> Source excerpt:
Additional Notes from Cross Country Day at Red Hills

Is there anything Phillip Dutton can’t do? Mighty Nice has a loose shoe? No problem! Winning the Adequan Gold Cup Series Pro Tour CIC*** and driving away in a Benz for the second year in a row? Check! Thanks to Peter Atkins for sending in the picture.

After a lovely dressage test in the Advanced that was good enough for third place, Lisa Barry and F.I.S Prince Charming, her New Zealand-bred OTTB, skipped around the cross country making good time to find themselves in the lead going into show jumping the next day. Coming into the weekend, she knew she needed to give her horse a good ride around this tough track but, has been struggling with personal issues.

> Given information:
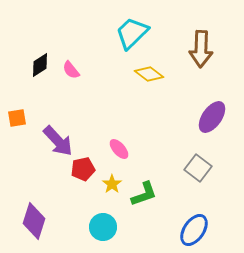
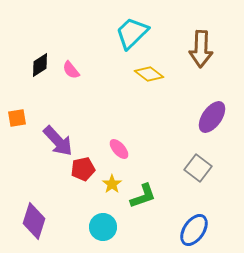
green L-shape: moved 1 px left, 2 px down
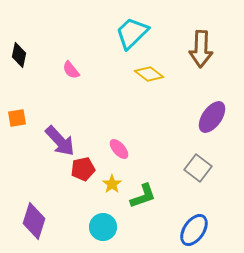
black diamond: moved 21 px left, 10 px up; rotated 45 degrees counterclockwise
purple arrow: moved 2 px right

> What the task asks: In the Red Hills cross country notes, what place did the dressage test by Lisa Barry and F.I.S Prince Charming earn in the Advanced?

> Problem solution: Third place.